▸ **What is required**
What's needed is the listing below, repeated word for word with no pictures.
·····
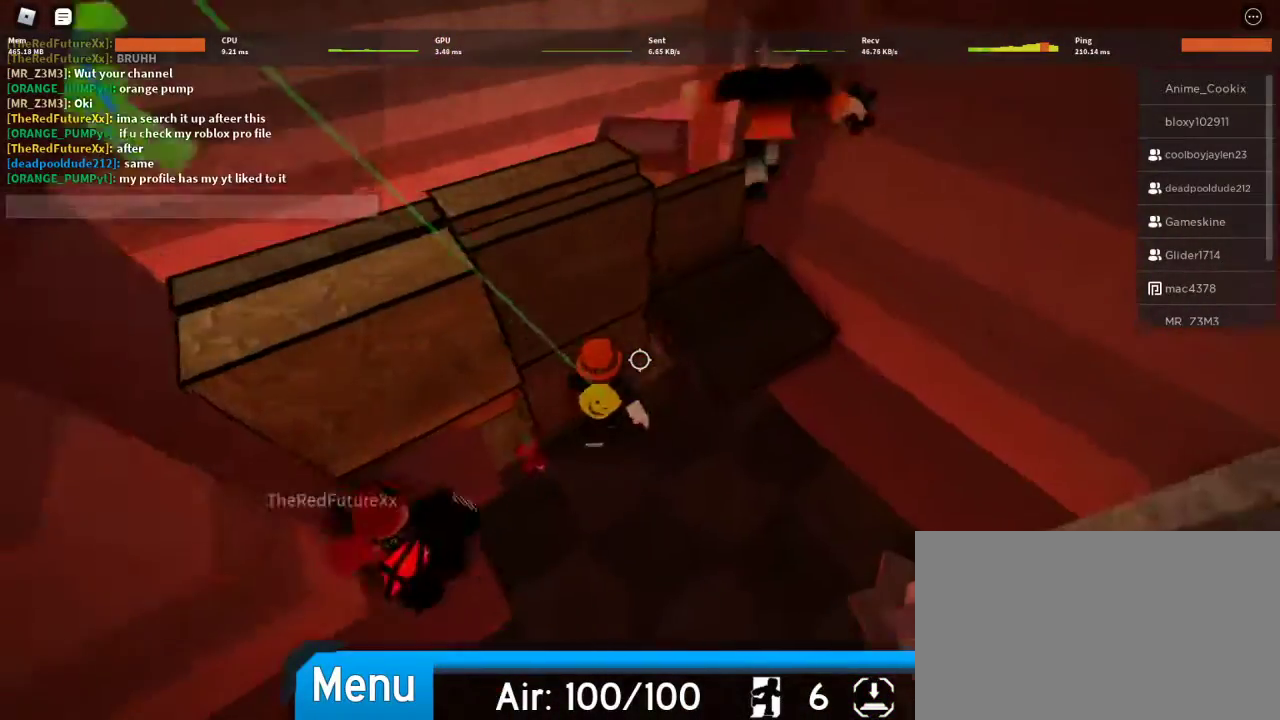
{"keys": ["space", "w"], "mouse": [], "events": [[33, "space", "down"], [200, "w", "down"], [233, "space", "up"], [467, "d", "up"], [500, "space", "down"]]}
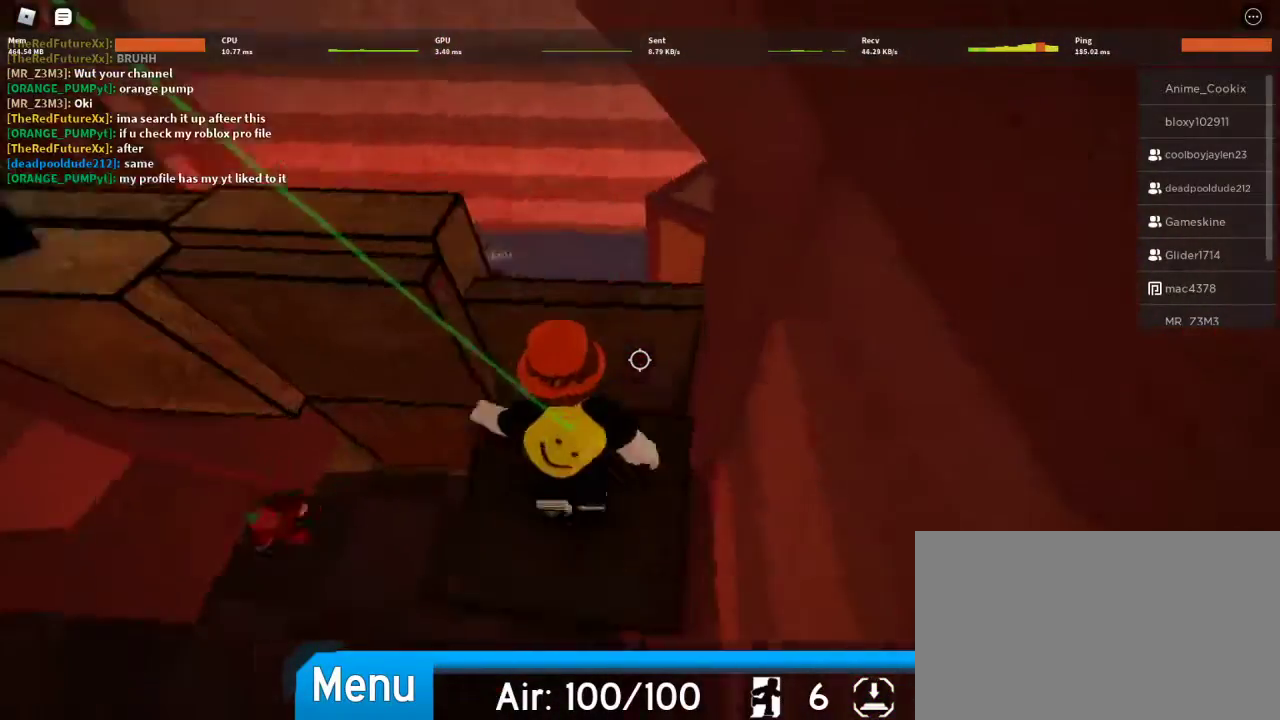
{"keys": ["d", "w"], "mouse": [], "events": [[100, "space", "up"], [200, "d", "down"]]}
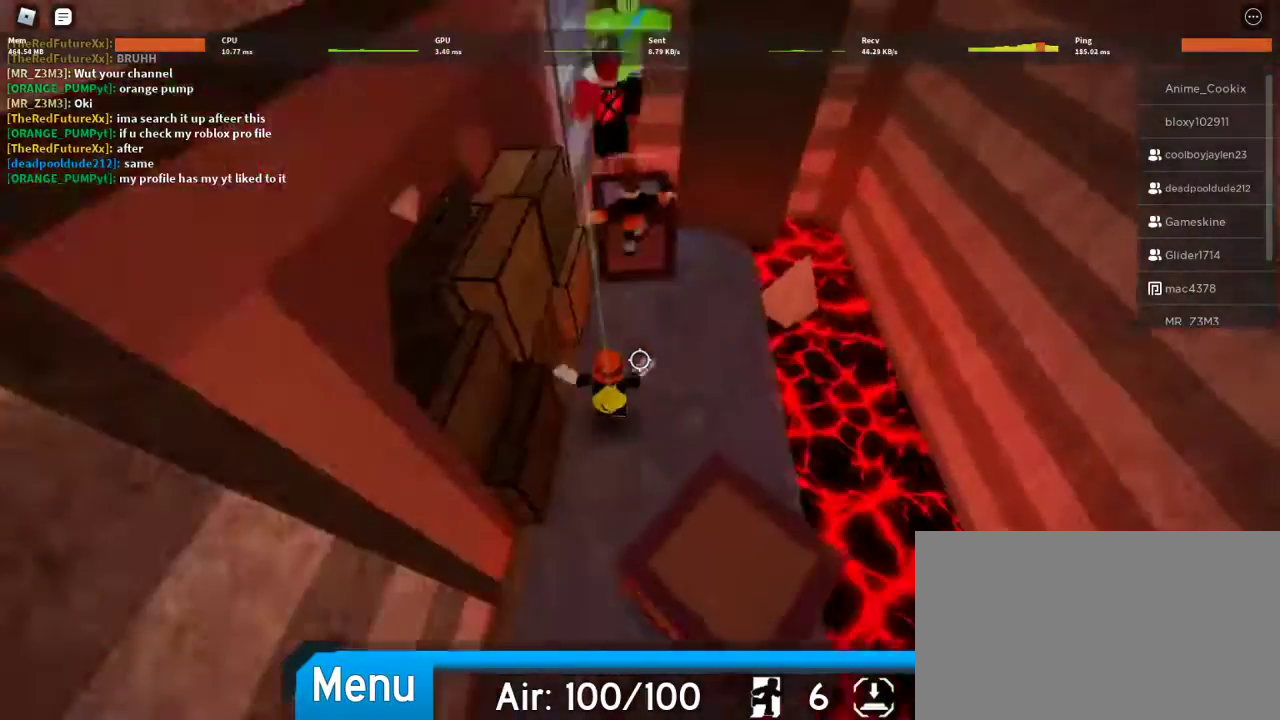
{"keys": ["space", "w"], "mouse": [], "events": [[167, "d", "up"], [467, "space", "down"]]}
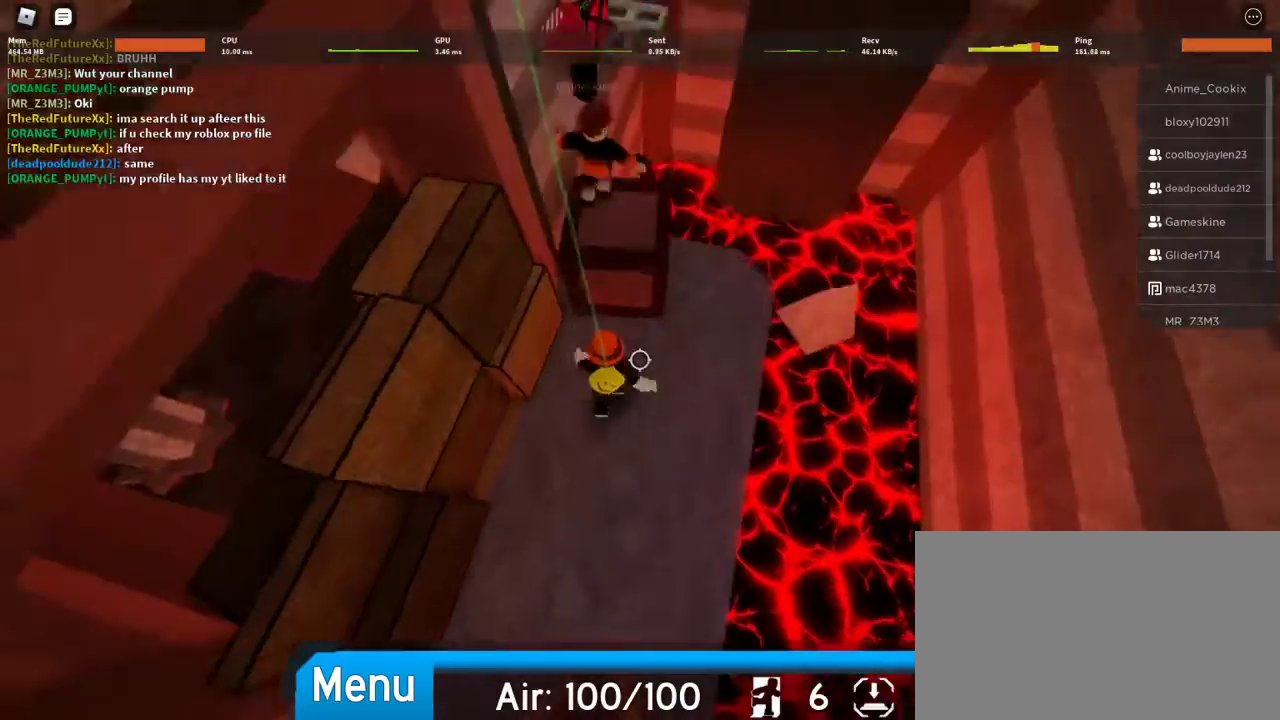
{"keys": ["space", "w"], "mouse": [], "events": [[33, "space", "up"], [467, "space", "down"]]}
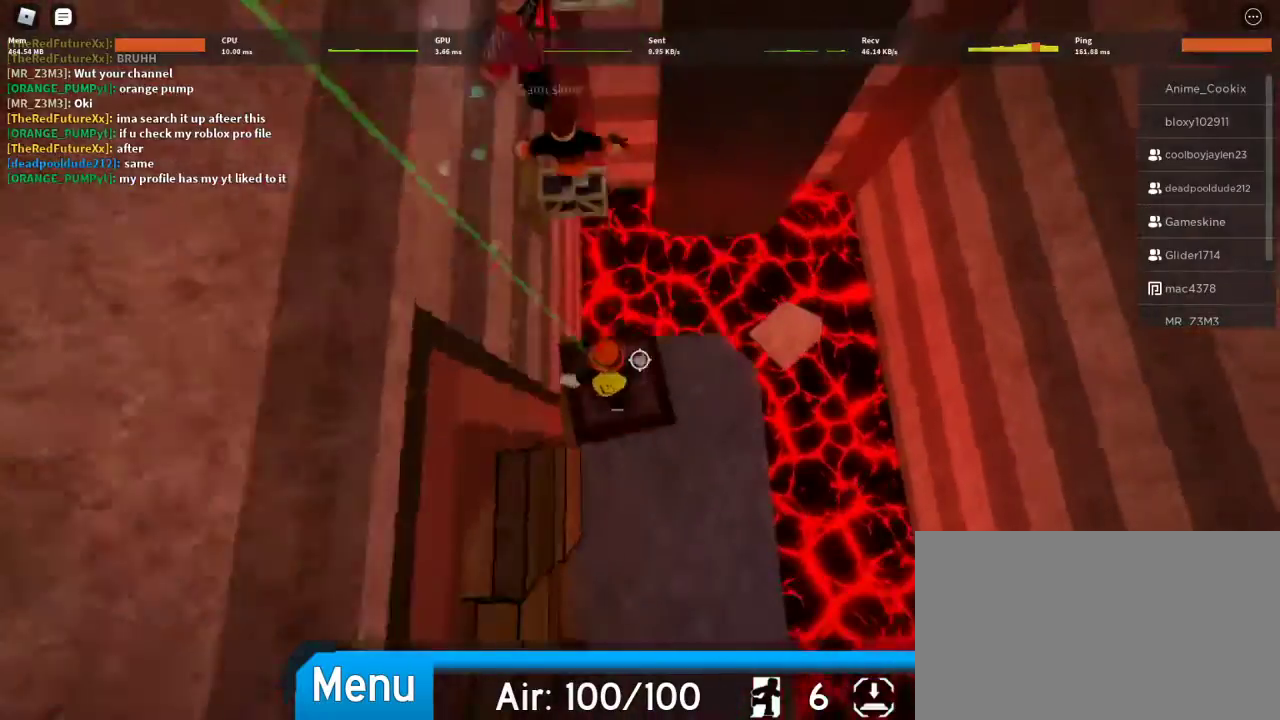
{"keys": ["w"], "mouse": [], "events": [[167, "space", "up"]]}
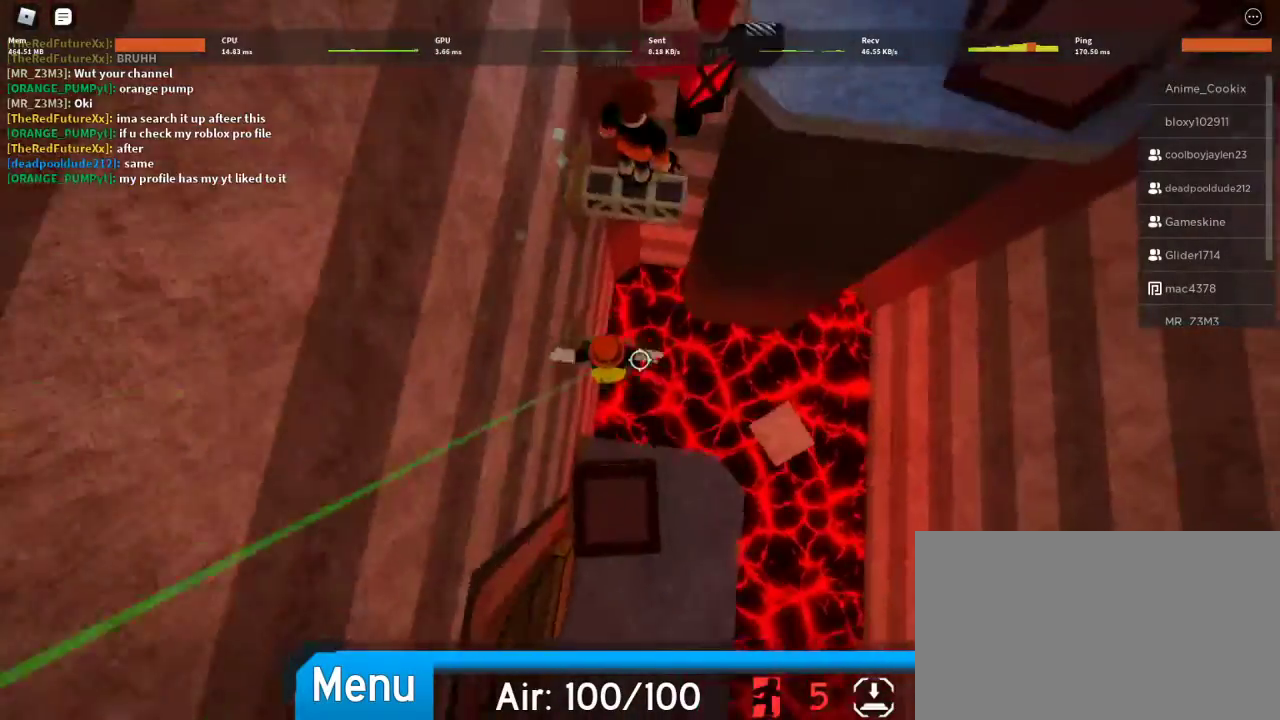
{"keys": ["space", "w"], "mouse": [], "events": [[33, "space", "down"], [133, "space", "up"], [467, "space", "down"]]}
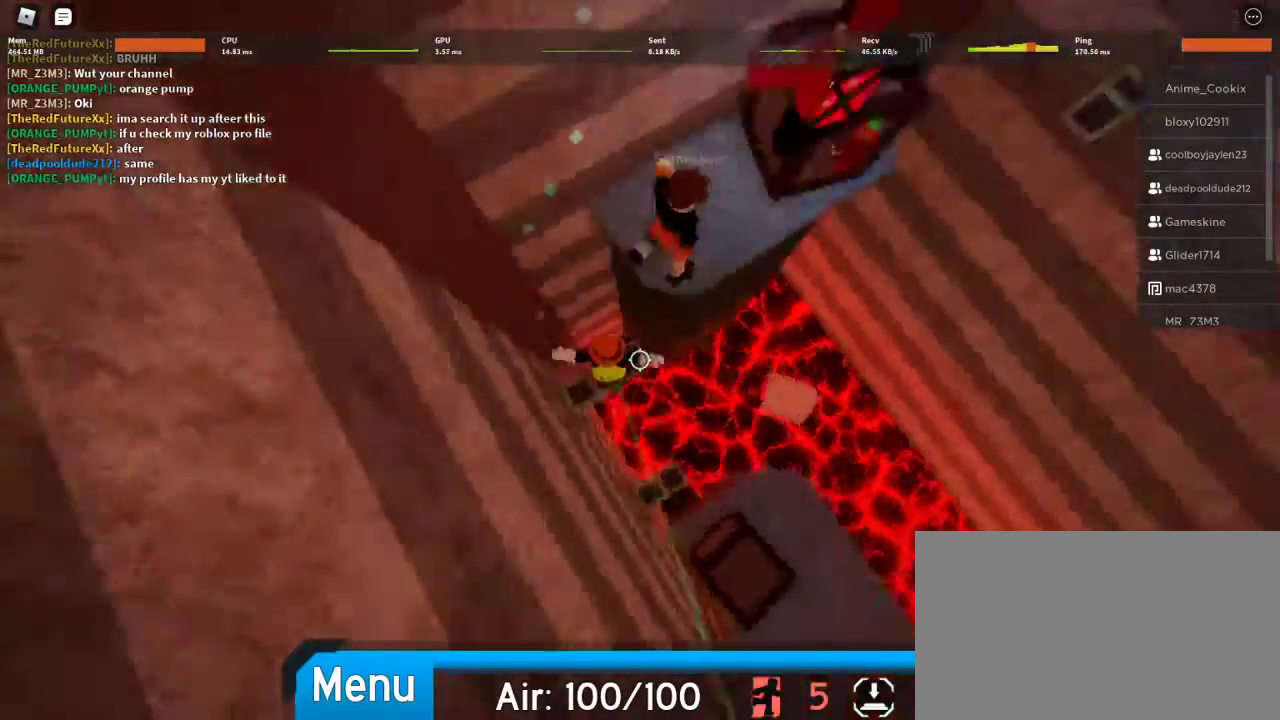
{"keys": ["space", "w"], "mouse": [], "events": [[100, "space", "up"], [433, "space", "down"]]}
·····
▸ **Result below**
{"keys": ["space", "w"], "mouse": [], "events": [[33, "space", "down"], [200, "w", "down"], [233, "space", "up"], [467, "d", "up"], [500, "space", "down"]]}
{"keys": ["d", "w"], "mouse": [], "events": [[100, "space", "up"], [200, "d", "down"]]}
{"keys": ["space", "w"], "mouse": [], "events": [[167, "d", "up"], [467, "space", "down"]]}
{"keys": ["space", "w"], "mouse": [], "events": [[33, "space", "up"], [467, "space", "down"]]}
{"keys": ["w"], "mouse": [], "events": [[167, "space", "up"]]}
{"keys": ["space", "w"], "mouse": [], "events": [[33, "space", "down"], [133, "space", "up"], [467, "space", "down"]]}
{"keys": ["space", "w"], "mouse": [], "events": [[100, "space", "up"], [433, "space", "down"]]}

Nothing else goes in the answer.